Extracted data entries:
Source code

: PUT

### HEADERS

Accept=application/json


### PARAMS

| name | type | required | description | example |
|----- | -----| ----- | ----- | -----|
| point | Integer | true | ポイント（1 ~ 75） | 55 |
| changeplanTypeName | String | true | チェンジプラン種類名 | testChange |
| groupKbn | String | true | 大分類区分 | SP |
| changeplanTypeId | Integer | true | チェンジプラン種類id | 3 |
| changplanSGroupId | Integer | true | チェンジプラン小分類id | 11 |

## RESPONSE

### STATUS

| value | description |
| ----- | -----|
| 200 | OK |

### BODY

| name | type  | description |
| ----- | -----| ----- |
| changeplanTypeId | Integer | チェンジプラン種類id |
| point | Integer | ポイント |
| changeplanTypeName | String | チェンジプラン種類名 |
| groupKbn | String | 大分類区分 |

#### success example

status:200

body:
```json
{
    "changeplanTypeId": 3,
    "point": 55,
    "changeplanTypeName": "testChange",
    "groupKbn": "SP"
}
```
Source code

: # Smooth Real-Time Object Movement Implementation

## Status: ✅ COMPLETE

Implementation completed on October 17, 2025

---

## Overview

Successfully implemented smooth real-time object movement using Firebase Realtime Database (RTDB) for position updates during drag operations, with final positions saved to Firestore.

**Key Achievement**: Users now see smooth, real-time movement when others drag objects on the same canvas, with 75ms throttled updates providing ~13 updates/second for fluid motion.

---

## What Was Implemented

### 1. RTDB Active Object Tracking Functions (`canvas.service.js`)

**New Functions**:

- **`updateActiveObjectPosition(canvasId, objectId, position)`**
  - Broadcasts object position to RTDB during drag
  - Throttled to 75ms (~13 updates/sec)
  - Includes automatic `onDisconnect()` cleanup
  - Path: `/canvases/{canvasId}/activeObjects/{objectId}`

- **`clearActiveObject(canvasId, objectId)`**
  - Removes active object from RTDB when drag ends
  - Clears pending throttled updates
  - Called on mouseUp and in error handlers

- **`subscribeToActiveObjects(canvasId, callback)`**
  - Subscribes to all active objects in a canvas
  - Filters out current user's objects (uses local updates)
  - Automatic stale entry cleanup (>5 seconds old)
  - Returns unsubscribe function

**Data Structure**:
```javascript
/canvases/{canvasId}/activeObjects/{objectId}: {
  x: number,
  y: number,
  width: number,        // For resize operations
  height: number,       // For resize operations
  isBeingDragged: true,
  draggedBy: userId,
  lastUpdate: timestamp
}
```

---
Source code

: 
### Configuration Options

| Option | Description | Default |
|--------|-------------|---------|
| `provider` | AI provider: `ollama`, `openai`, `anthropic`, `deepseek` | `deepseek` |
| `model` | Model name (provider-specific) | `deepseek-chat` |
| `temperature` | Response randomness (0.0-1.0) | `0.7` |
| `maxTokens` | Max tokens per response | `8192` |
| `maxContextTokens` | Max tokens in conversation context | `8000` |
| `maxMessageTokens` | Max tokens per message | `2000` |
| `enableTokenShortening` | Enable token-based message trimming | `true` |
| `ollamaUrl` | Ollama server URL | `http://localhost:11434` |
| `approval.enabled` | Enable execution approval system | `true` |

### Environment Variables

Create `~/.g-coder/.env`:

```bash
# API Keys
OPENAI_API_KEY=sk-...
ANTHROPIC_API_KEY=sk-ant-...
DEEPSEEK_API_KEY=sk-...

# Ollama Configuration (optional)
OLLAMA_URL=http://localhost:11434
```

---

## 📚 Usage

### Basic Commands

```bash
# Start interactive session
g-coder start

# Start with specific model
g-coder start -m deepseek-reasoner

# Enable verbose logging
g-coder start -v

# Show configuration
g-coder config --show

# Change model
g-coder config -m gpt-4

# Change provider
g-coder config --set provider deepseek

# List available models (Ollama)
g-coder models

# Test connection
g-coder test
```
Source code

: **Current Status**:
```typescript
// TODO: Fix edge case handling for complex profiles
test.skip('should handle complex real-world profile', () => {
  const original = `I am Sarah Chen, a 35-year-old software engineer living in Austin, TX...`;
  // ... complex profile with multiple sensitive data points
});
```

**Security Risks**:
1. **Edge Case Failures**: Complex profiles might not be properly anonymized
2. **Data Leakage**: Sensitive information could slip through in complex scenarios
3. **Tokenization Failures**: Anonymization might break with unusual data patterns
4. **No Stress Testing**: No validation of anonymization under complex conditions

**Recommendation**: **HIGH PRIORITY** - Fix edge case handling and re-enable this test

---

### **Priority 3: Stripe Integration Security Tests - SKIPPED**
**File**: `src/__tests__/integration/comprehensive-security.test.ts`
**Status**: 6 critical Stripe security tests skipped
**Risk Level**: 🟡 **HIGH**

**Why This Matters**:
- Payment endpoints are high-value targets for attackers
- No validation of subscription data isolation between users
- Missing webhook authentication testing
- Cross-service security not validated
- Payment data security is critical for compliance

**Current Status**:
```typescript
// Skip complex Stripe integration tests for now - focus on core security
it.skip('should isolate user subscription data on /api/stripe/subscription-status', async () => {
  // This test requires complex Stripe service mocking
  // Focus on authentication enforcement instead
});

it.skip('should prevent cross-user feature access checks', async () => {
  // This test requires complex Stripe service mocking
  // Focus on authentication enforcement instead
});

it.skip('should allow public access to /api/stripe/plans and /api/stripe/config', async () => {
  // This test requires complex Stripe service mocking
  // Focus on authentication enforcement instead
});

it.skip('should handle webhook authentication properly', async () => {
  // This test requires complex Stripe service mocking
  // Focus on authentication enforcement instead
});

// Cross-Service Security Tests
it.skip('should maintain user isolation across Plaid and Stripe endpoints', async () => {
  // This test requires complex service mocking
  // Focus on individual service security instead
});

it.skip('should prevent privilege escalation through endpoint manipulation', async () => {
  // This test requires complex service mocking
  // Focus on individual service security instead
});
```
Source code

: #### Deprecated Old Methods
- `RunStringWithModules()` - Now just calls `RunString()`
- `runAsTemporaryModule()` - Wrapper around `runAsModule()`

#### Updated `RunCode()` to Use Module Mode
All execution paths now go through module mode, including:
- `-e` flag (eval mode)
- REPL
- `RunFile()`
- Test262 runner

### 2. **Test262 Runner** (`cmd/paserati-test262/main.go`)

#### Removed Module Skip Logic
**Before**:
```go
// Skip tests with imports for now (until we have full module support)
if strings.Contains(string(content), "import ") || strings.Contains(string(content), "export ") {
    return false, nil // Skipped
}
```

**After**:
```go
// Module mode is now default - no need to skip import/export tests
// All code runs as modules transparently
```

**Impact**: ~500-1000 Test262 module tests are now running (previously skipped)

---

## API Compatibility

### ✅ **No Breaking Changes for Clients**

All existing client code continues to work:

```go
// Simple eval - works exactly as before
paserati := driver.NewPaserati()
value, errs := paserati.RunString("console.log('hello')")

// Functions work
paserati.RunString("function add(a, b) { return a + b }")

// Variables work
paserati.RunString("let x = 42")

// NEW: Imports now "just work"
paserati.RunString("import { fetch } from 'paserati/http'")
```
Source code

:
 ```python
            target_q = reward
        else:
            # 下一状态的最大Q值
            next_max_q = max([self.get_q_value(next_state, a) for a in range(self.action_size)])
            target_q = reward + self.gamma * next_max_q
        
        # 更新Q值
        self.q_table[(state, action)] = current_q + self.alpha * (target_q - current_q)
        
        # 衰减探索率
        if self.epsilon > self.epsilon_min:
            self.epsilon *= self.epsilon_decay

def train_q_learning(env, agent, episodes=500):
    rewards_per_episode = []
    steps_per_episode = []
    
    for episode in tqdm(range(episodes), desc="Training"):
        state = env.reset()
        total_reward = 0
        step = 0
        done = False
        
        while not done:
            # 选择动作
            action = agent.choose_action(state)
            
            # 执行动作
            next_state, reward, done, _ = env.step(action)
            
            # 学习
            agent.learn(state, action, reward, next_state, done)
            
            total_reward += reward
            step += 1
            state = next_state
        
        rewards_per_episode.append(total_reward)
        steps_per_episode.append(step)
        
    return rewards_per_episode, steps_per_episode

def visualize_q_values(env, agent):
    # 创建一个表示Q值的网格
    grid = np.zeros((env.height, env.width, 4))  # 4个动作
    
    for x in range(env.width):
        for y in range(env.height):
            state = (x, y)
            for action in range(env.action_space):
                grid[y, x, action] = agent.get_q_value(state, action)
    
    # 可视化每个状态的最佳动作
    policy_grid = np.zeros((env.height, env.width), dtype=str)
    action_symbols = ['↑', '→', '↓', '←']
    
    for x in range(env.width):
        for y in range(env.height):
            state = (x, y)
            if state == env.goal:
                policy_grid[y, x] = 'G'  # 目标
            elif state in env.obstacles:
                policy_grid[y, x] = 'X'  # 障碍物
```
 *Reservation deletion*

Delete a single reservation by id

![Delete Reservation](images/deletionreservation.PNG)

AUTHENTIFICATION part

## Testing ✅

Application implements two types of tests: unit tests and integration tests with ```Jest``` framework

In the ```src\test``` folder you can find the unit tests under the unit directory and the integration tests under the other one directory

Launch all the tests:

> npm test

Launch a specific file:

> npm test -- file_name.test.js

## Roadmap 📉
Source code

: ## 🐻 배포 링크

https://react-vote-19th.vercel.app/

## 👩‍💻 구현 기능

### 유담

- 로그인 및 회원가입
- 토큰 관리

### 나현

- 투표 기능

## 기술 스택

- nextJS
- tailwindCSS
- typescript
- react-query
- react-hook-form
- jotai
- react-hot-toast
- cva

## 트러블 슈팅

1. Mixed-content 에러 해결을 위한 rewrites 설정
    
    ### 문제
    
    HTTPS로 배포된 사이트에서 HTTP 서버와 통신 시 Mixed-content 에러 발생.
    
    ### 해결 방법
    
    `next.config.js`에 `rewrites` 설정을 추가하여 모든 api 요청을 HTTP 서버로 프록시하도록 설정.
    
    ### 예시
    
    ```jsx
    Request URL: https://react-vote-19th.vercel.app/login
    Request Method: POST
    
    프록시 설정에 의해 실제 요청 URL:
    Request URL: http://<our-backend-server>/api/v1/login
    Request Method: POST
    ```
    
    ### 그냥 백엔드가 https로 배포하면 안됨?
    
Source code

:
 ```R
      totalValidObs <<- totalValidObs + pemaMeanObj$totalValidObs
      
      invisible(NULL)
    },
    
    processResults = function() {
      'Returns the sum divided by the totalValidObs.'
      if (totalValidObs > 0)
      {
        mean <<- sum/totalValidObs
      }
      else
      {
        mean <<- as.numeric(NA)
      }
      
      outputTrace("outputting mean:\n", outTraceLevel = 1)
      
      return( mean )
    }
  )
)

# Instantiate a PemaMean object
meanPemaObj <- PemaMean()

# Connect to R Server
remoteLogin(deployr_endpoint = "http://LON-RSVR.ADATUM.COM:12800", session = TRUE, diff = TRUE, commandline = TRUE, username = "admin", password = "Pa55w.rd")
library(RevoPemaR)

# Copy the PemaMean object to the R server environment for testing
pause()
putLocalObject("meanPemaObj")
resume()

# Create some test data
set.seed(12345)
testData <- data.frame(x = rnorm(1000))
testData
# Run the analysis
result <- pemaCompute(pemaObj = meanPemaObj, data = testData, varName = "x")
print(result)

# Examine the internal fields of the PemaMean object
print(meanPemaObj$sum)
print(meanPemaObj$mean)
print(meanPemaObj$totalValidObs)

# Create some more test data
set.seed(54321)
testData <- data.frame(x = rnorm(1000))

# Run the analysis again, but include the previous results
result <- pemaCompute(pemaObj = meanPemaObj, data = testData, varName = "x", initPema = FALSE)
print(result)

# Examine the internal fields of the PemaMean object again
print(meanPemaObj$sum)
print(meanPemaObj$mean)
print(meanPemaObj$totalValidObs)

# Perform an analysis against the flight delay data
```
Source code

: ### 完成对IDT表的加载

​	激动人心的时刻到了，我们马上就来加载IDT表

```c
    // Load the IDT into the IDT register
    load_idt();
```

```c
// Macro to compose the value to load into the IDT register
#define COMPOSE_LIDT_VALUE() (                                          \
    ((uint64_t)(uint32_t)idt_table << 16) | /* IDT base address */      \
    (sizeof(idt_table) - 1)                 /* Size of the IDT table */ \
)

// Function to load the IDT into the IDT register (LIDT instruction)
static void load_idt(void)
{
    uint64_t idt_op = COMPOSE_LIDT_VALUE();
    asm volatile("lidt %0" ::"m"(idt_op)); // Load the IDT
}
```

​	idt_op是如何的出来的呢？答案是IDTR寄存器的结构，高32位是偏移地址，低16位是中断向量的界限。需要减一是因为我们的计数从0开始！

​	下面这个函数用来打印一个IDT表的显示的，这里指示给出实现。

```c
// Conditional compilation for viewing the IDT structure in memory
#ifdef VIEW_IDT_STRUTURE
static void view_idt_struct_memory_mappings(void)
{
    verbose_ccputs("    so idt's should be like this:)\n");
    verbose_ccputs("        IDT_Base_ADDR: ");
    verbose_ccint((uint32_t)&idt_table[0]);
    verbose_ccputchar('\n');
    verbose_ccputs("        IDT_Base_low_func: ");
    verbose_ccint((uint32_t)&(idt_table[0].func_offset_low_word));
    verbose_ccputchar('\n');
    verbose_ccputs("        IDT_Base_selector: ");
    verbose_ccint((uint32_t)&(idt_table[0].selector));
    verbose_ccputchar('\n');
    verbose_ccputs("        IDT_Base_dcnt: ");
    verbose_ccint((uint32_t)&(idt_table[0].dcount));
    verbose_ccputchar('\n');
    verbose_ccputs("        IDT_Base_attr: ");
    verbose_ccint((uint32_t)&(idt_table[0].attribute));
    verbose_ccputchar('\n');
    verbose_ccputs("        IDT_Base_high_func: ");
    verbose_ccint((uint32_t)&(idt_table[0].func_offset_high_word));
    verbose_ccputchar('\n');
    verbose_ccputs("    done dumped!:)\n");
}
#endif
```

**WORK ITEM**
Tallying every line that holds the string "through", report the total for the records and nothing else.

**ANSWER TO THIS TASK**
3